Private v. public, virtual v. real have converged in a world saturated by information technology. It seems impossible to divide the public from the personal. But when and where do we choose to share information about ourselves? How do we perceive public space and virtual space? And how do these perceptions influence our practices of seeing and being seen?
A Tel Aviv University study recently published in Urban Studies argues that “dynamic visibility,” in which technological surveillance is combined with personal information volunteered by individuals online, has led to diminished overall privacy. “Technology is not only used top-down but also bottom-up, with individuals using their own technological devices to share and enhance their visibility in space,” said Dr Tali Hatuka, Head of the Laboratory for Contemporary Urban Design at TAU’s Department of Geography and Human Environment.
“Whenever we use ‘location-aware’ devices, or tap on Waze or dating apps, like Tinder, or check-in on Facebook, we are really diminishing our own privacy,” Dr. Hatuka said.
“This combination of secret surveillance and voluntary sharing contributes to a sense of ‘being exposed’ in a public space that normalizes practices of sharing personal data by individuals,” Dr. Hatuka continued. “The result is diminished overall privacy.”
Dr. Hatuka co-authored the study with Dr. Eran Toch, co-director of the Interacting with Technology Lab of the Department of Industrial Engineering at TAU’s Faculty of Engineering.
Using “Smart-Spaces” to measure sharing
A survey conducted in 2013 by Google and Ipsos MediaCT in dozens of countries found that the Israeli population had the world’s highest smartphone saturation (57%) and some of the highest rates of mobile internet usage and mobile email usage. The new TAU study found some differences among sharing preferences in different types of spaces, but these paled in comparison to the overwhelming willingness of participants to share their locations with their social networks.
The researchers developed an Android application called Smart-Spaces to collect information for the study. The app combines smartphone-based surveys with the online tracking of locations and phone application usage. The Smart-Spaces application was installed for 20 days on the phones of TAU students, who answered context-based surveys in the course of their daily routines. Each participant was interviewed before and after the installation of Smart-Spaces.
“More than 73% of the participants shared their locations as they answered the surveys,” said Dr Hatuka. “Moreover, there was a correlation between the kind of space they were in — private home, library, street, square etc. — and their willingness to provide information, with a higher willingness to share location and other information when the subject was in public spaces.”

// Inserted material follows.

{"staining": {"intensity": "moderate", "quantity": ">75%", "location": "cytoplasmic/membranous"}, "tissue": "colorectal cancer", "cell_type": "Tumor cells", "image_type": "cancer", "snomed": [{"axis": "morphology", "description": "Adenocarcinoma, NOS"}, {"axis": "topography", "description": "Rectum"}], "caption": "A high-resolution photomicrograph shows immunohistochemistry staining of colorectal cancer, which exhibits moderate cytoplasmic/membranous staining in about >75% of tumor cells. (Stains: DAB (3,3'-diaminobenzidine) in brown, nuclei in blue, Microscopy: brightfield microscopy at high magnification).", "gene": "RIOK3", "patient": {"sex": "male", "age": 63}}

The results were analysed according to different activities, locations and number of people present at the time.
A look to the future
“While the sample is not representative of the general population, our results can be considered predictors for future phenomena,” Dr Hatuka observed. “Students are early adopters of smartphone technology, and their practices may predict those of the more general population.”
The researchers are continuing to study the link between smartphones, urban space and social behavior to develop a comprehensive picture of current practices and produce concrete suggestions of how to approach emerging challenges.
“Our next objective is to understand what we actually see among an overload of images in an age of digital information,” Dr. Hatuka concluded. “We assume that we are less sensitive to our physical environment — that is obvious. But the question is: What do we actually notice?”